Given task
Identify every line in the data below that contains the string "part", treating uppercase and lowercase letters as distinct, and copy each such line in full.
** start of Source data **
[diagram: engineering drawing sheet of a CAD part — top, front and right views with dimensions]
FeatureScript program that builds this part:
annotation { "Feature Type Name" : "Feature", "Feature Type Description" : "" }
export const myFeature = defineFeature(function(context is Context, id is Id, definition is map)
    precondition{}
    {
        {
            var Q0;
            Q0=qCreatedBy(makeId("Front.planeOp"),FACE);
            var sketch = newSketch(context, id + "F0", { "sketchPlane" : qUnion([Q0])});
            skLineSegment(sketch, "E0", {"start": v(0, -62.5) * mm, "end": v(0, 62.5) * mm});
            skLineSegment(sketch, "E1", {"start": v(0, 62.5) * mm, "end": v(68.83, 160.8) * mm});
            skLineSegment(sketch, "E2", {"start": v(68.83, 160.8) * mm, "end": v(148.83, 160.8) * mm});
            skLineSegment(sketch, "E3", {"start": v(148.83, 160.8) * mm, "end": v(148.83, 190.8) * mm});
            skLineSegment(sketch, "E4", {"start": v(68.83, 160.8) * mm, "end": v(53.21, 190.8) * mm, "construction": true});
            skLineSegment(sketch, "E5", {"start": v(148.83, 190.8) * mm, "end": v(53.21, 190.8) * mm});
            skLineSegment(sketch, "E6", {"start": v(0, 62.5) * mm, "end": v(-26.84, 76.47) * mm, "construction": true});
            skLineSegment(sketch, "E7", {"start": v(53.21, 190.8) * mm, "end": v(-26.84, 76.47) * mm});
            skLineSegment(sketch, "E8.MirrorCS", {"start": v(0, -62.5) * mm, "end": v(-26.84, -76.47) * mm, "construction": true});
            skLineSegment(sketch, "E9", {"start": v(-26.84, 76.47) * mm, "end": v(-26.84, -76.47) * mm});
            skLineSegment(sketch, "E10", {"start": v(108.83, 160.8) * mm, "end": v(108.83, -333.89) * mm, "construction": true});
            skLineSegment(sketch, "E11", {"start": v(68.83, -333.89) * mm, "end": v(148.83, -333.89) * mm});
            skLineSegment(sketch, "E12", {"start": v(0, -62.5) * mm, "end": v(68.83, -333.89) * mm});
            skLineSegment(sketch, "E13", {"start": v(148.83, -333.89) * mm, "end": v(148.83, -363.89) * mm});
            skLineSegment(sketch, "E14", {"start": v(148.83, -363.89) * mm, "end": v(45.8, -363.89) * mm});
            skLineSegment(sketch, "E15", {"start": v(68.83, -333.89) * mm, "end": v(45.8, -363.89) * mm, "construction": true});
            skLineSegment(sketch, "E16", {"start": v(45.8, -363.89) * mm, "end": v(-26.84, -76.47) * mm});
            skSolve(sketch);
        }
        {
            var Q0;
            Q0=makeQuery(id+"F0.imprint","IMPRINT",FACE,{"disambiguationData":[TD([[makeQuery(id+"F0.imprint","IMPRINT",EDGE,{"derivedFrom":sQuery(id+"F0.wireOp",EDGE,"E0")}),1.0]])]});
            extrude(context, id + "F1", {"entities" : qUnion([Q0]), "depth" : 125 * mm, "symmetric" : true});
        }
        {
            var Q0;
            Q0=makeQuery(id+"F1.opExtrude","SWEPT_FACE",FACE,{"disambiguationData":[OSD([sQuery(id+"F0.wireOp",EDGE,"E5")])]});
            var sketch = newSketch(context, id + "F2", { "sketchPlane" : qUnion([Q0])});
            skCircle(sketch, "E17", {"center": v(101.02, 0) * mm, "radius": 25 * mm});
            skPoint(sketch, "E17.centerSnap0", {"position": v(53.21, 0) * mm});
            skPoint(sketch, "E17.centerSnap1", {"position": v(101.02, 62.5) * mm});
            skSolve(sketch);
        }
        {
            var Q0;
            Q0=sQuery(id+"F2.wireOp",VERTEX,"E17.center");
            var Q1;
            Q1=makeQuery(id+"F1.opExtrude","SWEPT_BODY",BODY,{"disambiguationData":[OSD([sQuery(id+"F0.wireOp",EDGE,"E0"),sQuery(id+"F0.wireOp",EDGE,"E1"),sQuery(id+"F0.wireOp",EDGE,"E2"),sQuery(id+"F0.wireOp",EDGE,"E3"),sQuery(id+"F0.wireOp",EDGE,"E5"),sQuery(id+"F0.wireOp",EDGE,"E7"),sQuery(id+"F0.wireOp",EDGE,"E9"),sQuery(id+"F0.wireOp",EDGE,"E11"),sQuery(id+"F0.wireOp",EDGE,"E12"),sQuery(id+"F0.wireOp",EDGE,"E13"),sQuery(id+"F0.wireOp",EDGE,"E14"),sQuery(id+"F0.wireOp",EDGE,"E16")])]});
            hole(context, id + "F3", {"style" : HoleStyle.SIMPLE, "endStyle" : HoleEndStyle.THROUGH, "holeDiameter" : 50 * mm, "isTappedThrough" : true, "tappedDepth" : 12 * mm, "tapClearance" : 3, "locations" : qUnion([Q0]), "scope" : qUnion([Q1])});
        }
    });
** end of Source data **
Result for this exercise
[diagram: engineering drawing sheet of a CAD part — top, front and right views with dimensions]
FeatureScript program that builds this part:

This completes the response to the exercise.